How is the market pricing the elections?

We believe that the policies of Sanders and Warren can be highly problematic for healthcare, technology, and financial stocks. Because all of the candidates introduced in this article lead Donald Trump on polls we would expect some pricing reaction from markets. However, when we look at valuations of these sectors such concern is not evident. Here we will try to explain how the market pricing changes during the primary season, and we will try to formulate a trade idea to exploit such opportunities.

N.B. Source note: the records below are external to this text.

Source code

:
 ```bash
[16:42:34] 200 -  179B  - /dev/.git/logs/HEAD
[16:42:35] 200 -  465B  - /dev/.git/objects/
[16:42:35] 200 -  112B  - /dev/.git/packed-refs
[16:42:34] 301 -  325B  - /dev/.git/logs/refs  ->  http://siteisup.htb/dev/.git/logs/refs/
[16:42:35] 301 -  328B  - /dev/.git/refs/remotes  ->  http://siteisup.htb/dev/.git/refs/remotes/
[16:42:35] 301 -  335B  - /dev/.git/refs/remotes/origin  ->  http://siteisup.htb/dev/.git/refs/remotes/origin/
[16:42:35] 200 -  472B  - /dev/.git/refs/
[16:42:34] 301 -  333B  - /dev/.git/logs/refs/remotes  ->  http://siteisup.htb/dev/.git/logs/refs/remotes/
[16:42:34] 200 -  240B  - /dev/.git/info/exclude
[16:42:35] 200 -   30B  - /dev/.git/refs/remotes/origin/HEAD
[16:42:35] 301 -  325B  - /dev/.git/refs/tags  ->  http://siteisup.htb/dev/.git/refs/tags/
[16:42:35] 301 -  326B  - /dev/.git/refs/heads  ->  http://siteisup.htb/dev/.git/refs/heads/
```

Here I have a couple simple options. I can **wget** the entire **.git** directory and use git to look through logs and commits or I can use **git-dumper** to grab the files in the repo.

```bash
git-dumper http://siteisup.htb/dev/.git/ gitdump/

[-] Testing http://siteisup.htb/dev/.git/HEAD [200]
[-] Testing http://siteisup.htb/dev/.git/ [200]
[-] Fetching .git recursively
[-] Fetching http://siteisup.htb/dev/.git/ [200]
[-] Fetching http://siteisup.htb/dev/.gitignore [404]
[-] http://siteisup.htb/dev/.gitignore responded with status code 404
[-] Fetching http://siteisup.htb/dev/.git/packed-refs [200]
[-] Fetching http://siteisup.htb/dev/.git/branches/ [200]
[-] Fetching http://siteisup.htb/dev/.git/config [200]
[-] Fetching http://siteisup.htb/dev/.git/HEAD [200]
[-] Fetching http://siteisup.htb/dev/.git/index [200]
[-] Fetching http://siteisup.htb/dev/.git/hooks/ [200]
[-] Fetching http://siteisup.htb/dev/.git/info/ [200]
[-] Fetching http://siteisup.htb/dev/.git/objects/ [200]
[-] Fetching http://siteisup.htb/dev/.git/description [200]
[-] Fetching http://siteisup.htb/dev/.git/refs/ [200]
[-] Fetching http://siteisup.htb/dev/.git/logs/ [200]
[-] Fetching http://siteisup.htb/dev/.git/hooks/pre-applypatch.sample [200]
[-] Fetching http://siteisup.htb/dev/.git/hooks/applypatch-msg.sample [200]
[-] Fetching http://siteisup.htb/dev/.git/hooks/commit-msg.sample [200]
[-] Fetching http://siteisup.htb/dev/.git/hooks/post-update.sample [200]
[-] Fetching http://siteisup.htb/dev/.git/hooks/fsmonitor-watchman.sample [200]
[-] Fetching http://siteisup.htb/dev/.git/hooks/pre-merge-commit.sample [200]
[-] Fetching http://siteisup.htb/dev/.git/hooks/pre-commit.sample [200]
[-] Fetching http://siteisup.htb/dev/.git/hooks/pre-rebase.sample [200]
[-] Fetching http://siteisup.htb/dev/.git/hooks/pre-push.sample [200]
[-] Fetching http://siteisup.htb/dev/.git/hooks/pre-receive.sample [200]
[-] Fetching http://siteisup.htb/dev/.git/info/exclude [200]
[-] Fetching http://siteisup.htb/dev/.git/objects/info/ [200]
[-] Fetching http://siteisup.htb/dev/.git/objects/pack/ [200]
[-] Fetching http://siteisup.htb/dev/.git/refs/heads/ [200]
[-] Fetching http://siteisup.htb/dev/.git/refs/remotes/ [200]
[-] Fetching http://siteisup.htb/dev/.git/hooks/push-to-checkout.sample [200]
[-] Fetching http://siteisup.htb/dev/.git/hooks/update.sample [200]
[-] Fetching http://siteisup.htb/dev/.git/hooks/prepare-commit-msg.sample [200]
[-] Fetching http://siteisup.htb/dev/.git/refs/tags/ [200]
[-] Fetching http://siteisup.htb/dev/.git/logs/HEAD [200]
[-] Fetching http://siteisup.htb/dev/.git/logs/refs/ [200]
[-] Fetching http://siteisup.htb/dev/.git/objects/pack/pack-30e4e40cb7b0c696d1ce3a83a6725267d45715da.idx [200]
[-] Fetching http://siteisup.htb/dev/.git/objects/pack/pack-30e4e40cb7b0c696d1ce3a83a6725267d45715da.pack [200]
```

Lack of clarity on who will win the nomination: As it can be observed in the Predictit political trading platform contracts of all these four candidates currently trade at close levels and they all are below 50 indicating a lower than 50% chance for any single candidate to win the primaries. This is the exact opposite of the 2016 Democratic Primaries where Hillary Clinton had won the nomination easily against Sanders. We feel that especially Super Tuesday as a major event that could determine who gets to win the nomination. Assuming no other major market event and if the race stays this close until Super Tuesday we would expect meaningful market volatility around Super Tuesday.

Source: Predictit

Note: Red line represents Warren, the light blue line represents Biden, dark blue line represents Sanders and green line represents Bloomberg

In addition to the equity market volatility that might arise around Super Tuesday in case of a Sanders or Warren win, we could experience an increase in US borrowing and debt which could have treasury market consequences however we believe that Super Tuesday would still be too early for treasury markets to react to such news.

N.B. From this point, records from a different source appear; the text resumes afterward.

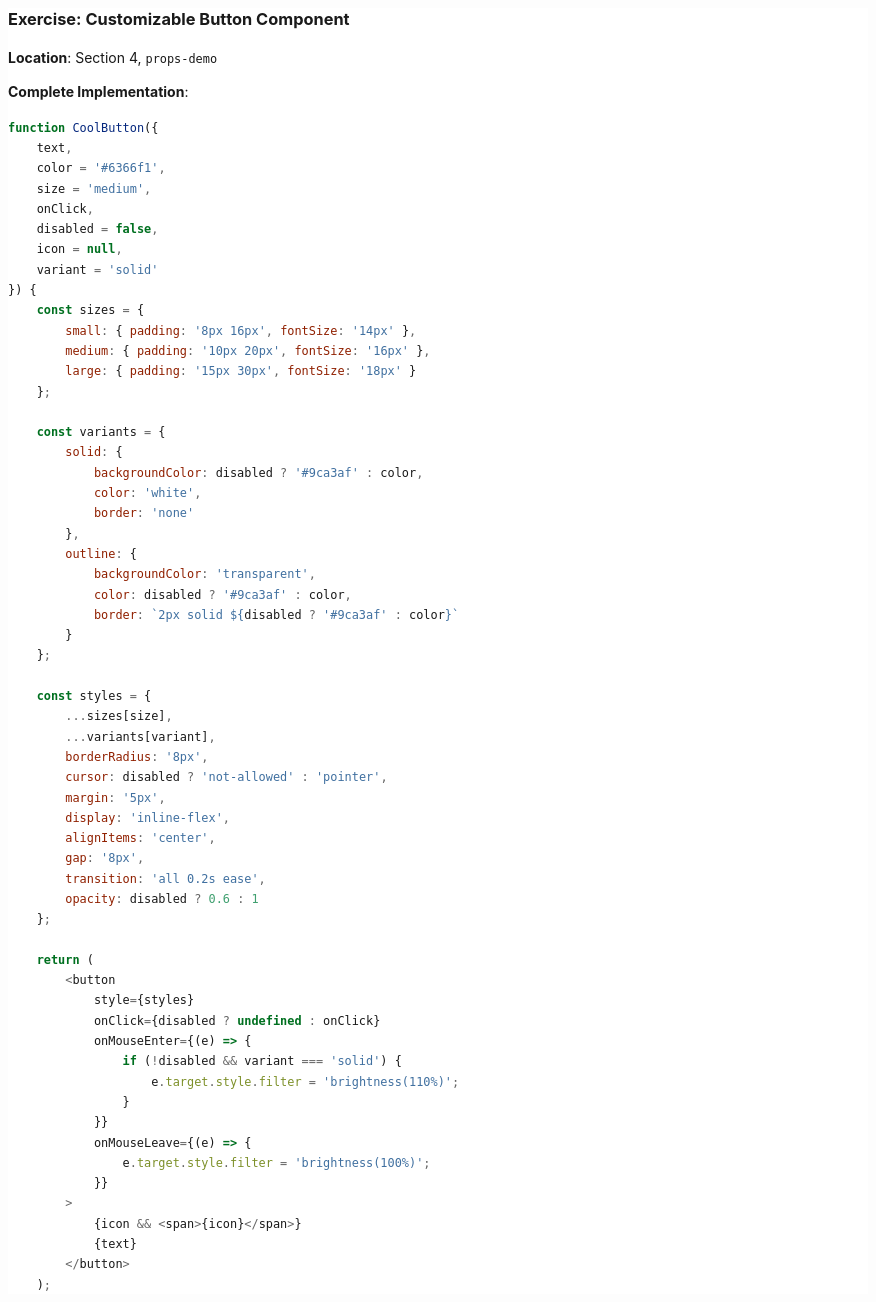 ### Exercise: Customizable Button Component
**Location**: Section 4, `props-demo`

**Complete Implementation**:
```javascript
function CoolButton({ 
    text, 
    color = '#6366f1', 
    size = 'medium', 
    onClick,
    disabled = false,
    icon = null,
    variant = 'solid'
}) {
    const sizes = {
        small: { padding: '8px 16px', fontSize: '14px' },
        medium: { padding: '10px 20px', fontSize: '16px' },
        large: { padding: '15px 30px', fontSize: '18px' }
    };
    
    const variants = {
        solid: {
            backgroundColor: disabled ? '#9ca3af' : color,
            color: 'white',
            border: 'none'
        },
        outline: {
            backgroundColor: 'transparent',
            color: disabled ? '#9ca3af' : color,
            border: `2px solid ${disabled ? '#9ca3af' : color}`
        }
    };
    
    const styles = {
        ...sizes[size],
        ...variants[variant],
        borderRadius: '8px',
        cursor: disabled ? 'not-allowed' : 'pointer',
        margin: '5px',
        display: 'inline-flex',
        alignItems: 'center',
        gap: '8px',
        transition: 'all 0.2s ease',
        opacity: disabled ? 0.6 : 1
    };
    
    return (
        <button 
            style={styles} 
            onClick={disabled ? undefined : onClick}
            onMouseEnter={(e) => {
                if (!disabled && variant === 'solid') {
                    e.target.style.filter = 'brightness(110%)';
                }
            }}
            onMouseLeave={(e) => {
                e.target.style.filter = 'brightness(100%)';
            }}
        >
            {icon && <span>{icon}</span>}
            {text}
        </button>
    );
```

Studying the volatility surface for S&P500 can be a meaningful way to analyze if market participants are trading this potential date as a major marker event.

We can see demand from investors for downside protection, as implied volatility for options with a strike price below the prevailing spot price (moneyness < 100%) spikes significantly. Since this pattern holds for Mar-20 options it can be reasonable to say that this reflects investors’ concerns about Super Tuesday. Over the course of the past month, this uncertainty increased, as can be seen from the graph of the volatility skew.

As the volatility skew supports an argument that Super Tuesday might be an event that could spark market volatility the term structure of VIX can also be a place to see such evidence.

Interestingly, there is no evidence and on the contrary, there is evidence that the spread of Feb-20 and March-20 VIX futures are thinner than any two consecutive months. This presents an opportunity for those who believe that Super Tuesday can be a determining moment for Democratic Primaries and the policy differences between candidates could cause market volatility.

As we have described, Super Tuesday can be a pivoting point of Democratic Elections and the candidates who have good chances have significant policy differences. A Warren or Sanders campaign can be negative for technology, healthcare, and financial stocks. As these three sectors are major sectors of S&P500 high volatility within these sectors would lift the VIX. In such a case shorting Feb-20 VIX contracts and longing Mar-20 VIX contracts would be a profitable trade. As no major future on sector volatility exists we would have to stick with VIX to trade this via futures.

Another way to trade the Super Tuesday could be opening a long straddle trade (longing both a call and put option with the same maturities) before the event. However, the timing of the trade is critical due to capturing all the potential volatility arising from Super Tuesday.

Bocconi Students Investment Club does not endorse any of the candidates described. The aim of the article is to look at the factual economic data and discuss potential market developments.